### Activity
Please copy the text of every entry below line for line, and leave the pictures out of your answer.

### Entries from a data source
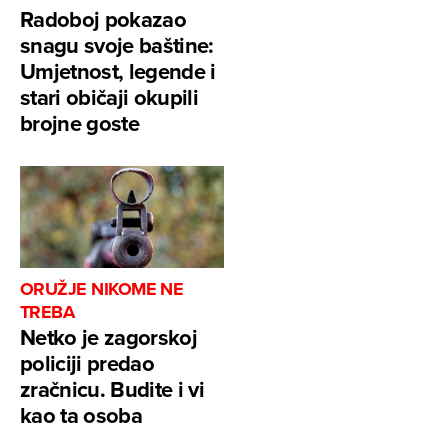
Radoboj pokazao
snagu svoje baštine:
Umjetnost, legende i
stari običaji okupili
brojne goste
ORUŽJE NIKOME NE
TREBA
Netko je zagorskoj
policiji predao
zračnicu. Budite i vi
kao ta osoba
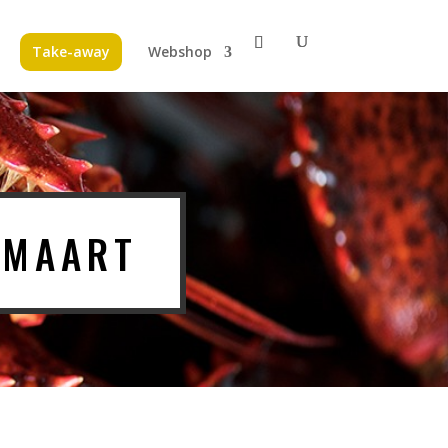
Take-away
Webshop
 MAART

### Response to the task
Radoboj pokazao
snagu svoje baštine:
Umjetnost, legende i
stari običaji okupili
brojne goste
ORUŽJE NIKOME NE
TREBA
Netko je zagorskoj
policiji predao
zračnicu. Budite i vi
kao ta osoba
Take-away
Webshop
 MAART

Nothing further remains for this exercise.